Magazine Cinéma

Furie

Publié le 17 janvier 2013 par Olivier Walmacq

1

Genre : Drame, Film noir

Année: 1936

Durée : 1H28

L’histoire : Joe Wilson un citoyen américain honnête et intègre, part rejoindre sa fiancée. Sur la route il est arrêté par la police qui l’accuse d’enlèvement. La nouvelle se répand bien vite dans la petite ville et la foule surexcitée réclame un lynchage. Les habitants incendient la prison laissant Wilson pour mort. Plus tard les journaux publient la preuve de l’innocence de Wilson.

La critique de Vince12 :

Attention Chef d’œuvre ! Furie réalisé par Fritz Lang en 1936. A l’époque le réalisateur allemand a déjà un beau palmarès à son actif et est unanimement reconnu.

 Au milieu des années 30, l’Allemagne est sous le régime nazi, Hitler est au pouvoir. Lang pour sa part déteste ce régime et a longtemps prévenu des dangers de la montée du nazisme à travers ses films. Paradoxalement, le Führer est un grand admirateur de l’œuvre de Lang et prétend même que Metropolis est son film préféré. Hitler propose donc à Lang de réaliser des films de propagande pour les nazis. Lang a le cul entre deux chaises, d’un côté il hait l’idéologie nazie, d’un autre côté il sait qu’on ne peut pas dire non à Hitler. Il décide alors de s’exiler aux Etats Unis.

Une fois chez les ricains, il compte bien reprendre son travail de réalisateur, cependant il va découvrir que les libertés sont parfois restreintes par la machine Hollywood. Cela ne l’empêche pas de se lancer dans la réalisation de Furie, son premier long métrage tourné sur le sol américain.

DONNÉES FOURNIES
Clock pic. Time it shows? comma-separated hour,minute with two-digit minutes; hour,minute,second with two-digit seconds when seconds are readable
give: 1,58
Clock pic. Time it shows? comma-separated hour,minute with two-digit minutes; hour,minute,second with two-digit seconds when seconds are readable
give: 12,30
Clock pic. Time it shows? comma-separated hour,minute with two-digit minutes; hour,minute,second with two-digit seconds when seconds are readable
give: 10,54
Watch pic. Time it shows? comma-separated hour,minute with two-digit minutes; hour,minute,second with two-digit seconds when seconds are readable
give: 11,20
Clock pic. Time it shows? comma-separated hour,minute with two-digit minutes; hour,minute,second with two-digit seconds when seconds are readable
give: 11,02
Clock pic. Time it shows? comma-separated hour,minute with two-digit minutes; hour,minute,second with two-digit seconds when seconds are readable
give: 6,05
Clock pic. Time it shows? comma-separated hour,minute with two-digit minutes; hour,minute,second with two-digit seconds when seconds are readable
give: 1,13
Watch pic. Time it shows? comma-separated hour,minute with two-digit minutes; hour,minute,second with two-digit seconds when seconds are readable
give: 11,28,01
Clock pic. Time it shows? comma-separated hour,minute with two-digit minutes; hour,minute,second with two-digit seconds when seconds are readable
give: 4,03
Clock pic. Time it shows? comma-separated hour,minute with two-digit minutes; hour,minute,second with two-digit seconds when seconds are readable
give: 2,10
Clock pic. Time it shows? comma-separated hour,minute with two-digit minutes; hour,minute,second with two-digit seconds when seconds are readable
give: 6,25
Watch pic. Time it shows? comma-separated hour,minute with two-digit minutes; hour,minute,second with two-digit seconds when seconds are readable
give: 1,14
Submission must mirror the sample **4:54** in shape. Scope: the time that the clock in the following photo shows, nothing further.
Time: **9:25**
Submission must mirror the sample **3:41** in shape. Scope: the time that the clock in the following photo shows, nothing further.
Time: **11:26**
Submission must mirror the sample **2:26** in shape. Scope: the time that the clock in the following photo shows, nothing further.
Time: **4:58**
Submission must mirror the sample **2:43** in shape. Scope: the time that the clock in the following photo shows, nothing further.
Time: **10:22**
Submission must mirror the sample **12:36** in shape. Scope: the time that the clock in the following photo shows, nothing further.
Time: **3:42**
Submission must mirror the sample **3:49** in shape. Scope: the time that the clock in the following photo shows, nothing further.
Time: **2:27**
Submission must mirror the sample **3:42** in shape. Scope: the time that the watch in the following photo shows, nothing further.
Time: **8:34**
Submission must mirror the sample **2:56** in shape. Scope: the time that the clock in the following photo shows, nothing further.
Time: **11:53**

CONSIGNE 1
Recopie à l'identique les lignes des entrées, du début des entrées jusqu'à la ligne contenant « give: 11,20 », celle-ci comprise.
CONSIGNE 2
Reprends la critique du film Furie là où elle s'arrête et poursuis-en la rédaction.

RÉPONSE ATTENDUE 1
Clock pic. Time it shows? comma-separated hour,minute with two-digit minutes; hour,minute,second with two-digit seconds when seconds are readable
give: 1,58
Clock pic. Time it shows? comma-separated hour,minute with two-digit minutes; hour,minute,second with two-digit seconds when seconds are readable
give: 12,30
Clock pic. Time it shows? comma-separated hour,minute with two-digit minutes; hour,minute,second with two-digit seconds when seconds are readable
give: 10,54
Watch pic. Time it shows? comma-separated hour,minute with two-digit minutes; hour,minute,second with two-digit seconds when seconds are readable
give: 11,20

RÉPONSE ATTENDUE 2
Attention SPOILERS

2

Joe Wilson est fiancé avec Katherine Grant. Tous deux rêvent de se marier. Cependant Katherine doit partir travailler dans une autre ville loin de Joe qui promet de la rejoindre. Alors que Katherine part, Joe rejoint ses deux frères, qu’il tient à l’écart des mauvais coups. Joe est en effet un homme intègre pour qui l’honnêteté prime par-dessus tout.

Les trois frères parviennent à monter un garage et les affaires vont plutôt bien. Joe décide alors de rejoindre Katherine en voiture. La route est longue et il s’arrête pour camper. En lisant le journal il apprend qu’une jeune fille a été enlevée par des kidnappeurs qui réclament une rançon. Le lendemain alors qu’il reprend la route il est arrêté par un des hommes du shérif de la ville de Strand. Bien vite il se retrouve suspecté d’avoir participé au Kidnapping en raison du fait qu’il est friand des cacahuètes salées tout comme l’un des ravisseurs d’après les signalements.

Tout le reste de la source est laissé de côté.